[Opening INFORMATION PROVIDED section]

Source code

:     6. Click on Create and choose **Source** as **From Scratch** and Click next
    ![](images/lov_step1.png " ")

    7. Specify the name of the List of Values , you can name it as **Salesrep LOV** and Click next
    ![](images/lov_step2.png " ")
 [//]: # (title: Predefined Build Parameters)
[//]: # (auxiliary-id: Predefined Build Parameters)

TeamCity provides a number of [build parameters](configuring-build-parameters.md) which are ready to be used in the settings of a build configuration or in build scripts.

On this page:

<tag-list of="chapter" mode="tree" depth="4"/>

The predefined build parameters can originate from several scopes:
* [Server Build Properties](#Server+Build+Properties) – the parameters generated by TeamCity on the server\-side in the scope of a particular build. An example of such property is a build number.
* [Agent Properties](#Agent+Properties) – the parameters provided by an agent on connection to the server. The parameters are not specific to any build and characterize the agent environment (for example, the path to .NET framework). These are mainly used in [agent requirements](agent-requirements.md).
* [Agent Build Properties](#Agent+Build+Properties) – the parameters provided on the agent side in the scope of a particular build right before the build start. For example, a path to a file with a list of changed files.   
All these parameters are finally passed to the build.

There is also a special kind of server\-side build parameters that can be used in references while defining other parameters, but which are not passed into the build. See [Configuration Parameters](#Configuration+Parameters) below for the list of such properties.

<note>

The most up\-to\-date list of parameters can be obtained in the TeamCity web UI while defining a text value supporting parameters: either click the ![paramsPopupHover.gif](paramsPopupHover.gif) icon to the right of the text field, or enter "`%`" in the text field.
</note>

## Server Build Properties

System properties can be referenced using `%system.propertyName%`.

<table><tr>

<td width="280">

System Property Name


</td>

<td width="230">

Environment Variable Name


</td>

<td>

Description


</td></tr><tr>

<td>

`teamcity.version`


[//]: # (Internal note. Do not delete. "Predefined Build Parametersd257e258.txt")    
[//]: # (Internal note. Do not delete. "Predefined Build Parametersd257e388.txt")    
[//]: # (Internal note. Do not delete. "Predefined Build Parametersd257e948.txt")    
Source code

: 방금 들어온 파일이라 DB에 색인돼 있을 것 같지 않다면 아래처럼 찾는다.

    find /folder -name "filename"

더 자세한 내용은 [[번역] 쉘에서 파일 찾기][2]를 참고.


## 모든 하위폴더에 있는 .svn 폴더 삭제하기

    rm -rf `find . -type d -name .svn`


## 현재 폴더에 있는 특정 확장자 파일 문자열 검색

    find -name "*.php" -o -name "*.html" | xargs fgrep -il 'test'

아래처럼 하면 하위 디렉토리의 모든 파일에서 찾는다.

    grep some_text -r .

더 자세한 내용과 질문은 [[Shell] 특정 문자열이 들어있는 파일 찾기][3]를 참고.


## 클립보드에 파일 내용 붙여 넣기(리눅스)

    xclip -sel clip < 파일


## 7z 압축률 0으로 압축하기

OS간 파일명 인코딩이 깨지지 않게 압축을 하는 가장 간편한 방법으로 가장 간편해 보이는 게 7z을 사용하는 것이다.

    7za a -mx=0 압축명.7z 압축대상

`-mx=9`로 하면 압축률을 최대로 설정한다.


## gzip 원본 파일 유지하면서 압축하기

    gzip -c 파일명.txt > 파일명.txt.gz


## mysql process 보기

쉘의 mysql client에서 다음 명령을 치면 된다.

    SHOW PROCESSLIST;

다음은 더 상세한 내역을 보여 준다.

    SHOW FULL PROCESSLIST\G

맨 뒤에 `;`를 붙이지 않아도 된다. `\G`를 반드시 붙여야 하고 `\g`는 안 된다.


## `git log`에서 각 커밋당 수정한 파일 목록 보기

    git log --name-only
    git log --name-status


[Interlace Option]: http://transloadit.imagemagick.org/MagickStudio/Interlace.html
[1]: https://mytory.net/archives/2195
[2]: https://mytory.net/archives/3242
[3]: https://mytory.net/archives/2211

[Closing INFORMATION PROVIDED section]

— TO-DO ITEM —
What you write must be identical to the material above.

— RESULT OF THE EXERCISE —
Source code

:     6. Click on Create and choose **Source** as **From Scratch** and Click next
    ![](images/lov_step1.png " ")

    7. Specify the name of the List of Values , you can name it as **Salesrep LOV** and Click next
    ![](images/lov_step2.png " ")
 [//]: # (title: Predefined Build Parameters)
[//]: # (auxiliary-id: Predefined Build Parameters)

TeamCity provides a number of [build parameters](configuring-build-parameters.md) which are ready to be used in the settings of a build configuration or in build scripts.

On this page:

<tag-list of="chapter" mode="tree" depth="4"/>

The predefined build parameters can originate from several scopes:
* [Server Build Properties](#Server+Build+Properties) – the parameters generated by TeamCity on the server\-side in the scope of a particular build. An example of such property is a build number.
* [Agent Properties](#Agent+Properties) – the parameters provided by an agent on connection to the server. The parameters are not specific to any build and characterize the agent environment (for example, the path to .NET framework). These are mainly used in [agent requirements](agent-requirements.md).
* [Agent Build Properties](#Agent+Build+Properties) – the parameters provided on the agent side in the scope of a particular build right before the build start. For example, a path to a file with a list of changed files.   
All these parameters are finally passed to the build.

There is also a special kind of server\-side build parameters that can be used in references while defining other parameters, but which are not passed into the build. See [Configuration Parameters](#Configuration+Parameters) below for the list of such properties.

<note>

The most up\-to\-date list of parameters can be obtained in the TeamCity web UI while defining a text value supporting parameters: either click the ![paramsPopupHover.gif](paramsPopupHover.gif) icon to the right of the text field, or enter "`%`" in the text field.
</note>

## Server Build Properties

System properties can be referenced using `%system.propertyName%`.

<table><tr>

<td width="280">

System Property Name


</td>

<td width="230">

Environment Variable Name


</td>

<td>

Description


</td></tr><tr>

<td>

`teamcity.version`


[//]: # (Internal note. Do not delete. "Predefined Build Parametersd257e258.txt")    
[//]: # (Internal note. Do not delete. "Predefined Build Parametersd257e388.txt")    
[//]: # (Internal note. Do not delete. "Predefined Build Parametersd257e948.txt")    
Source code

: 방금 들어온 파일이라 DB에 색인돼 있을 것 같지 않다면 아래처럼 찾는다.

    find /folder -name "filename"

더 자세한 내용은 [[번역] 쉘에서 파일 찾기][2]를 참고.


## 모든 하위폴더에 있는 .svn 폴더 삭제하기

    rm -rf `find . -type d -name .svn`


## 현재 폴더에 있는 특정 확장자 파일 문자열 검색

    find -name "*.php" -o -name "*.html" | xargs fgrep -il 'test'

아래처럼 하면 하위 디렉토리의 모든 파일에서 찾는다.

    grep some_text -r .

더 자세한 내용과 질문은 [[Shell] 특정 문자열이 들어있는 파일 찾기][3]를 참고.


## 클립보드에 파일 내용 붙여 넣기(리눅스)

    xclip -sel clip < 파일


## 7z 압축률 0으로 압축하기

OS간 파일명 인코딩이 깨지지 않게 압축을 하는 가장 간편한 방법으로 가장 간편해 보이는 게 7z을 사용하는 것이다.

    7za a -mx=0 압축명.7z 압축대상

`-mx=9`로 하면 압축률을 최대로 설정한다.


## gzip 원본 파일 유지하면서 압축하기

    gzip -c 파일명.txt > 파일명.txt.gz


## mysql process 보기

쉘의 mysql client에서 다음 명령을 치면 된다.

    SHOW PROCESSLIST;

다음은 더 상세한 내역을 보여 준다.

    SHOW FULL PROCESSLIST\G

맨 뒤에 `;`를 붙이지 않아도 된다. `\G`를 반드시 붙여야 하고 `\g`는 안 된다.


## `git log`에서 각 커밋당 수정한 파일 목록 보기

    git log --name-only
    git log --name-status


[Interlace Option]: http://transloadit.imagemagick.org/MagickStudio/Interlace.html
[1]: https://mytory.net/archives/2195
[2]: https://mytory.net/archives/3242
[3]: https://mytory.net/archives/2211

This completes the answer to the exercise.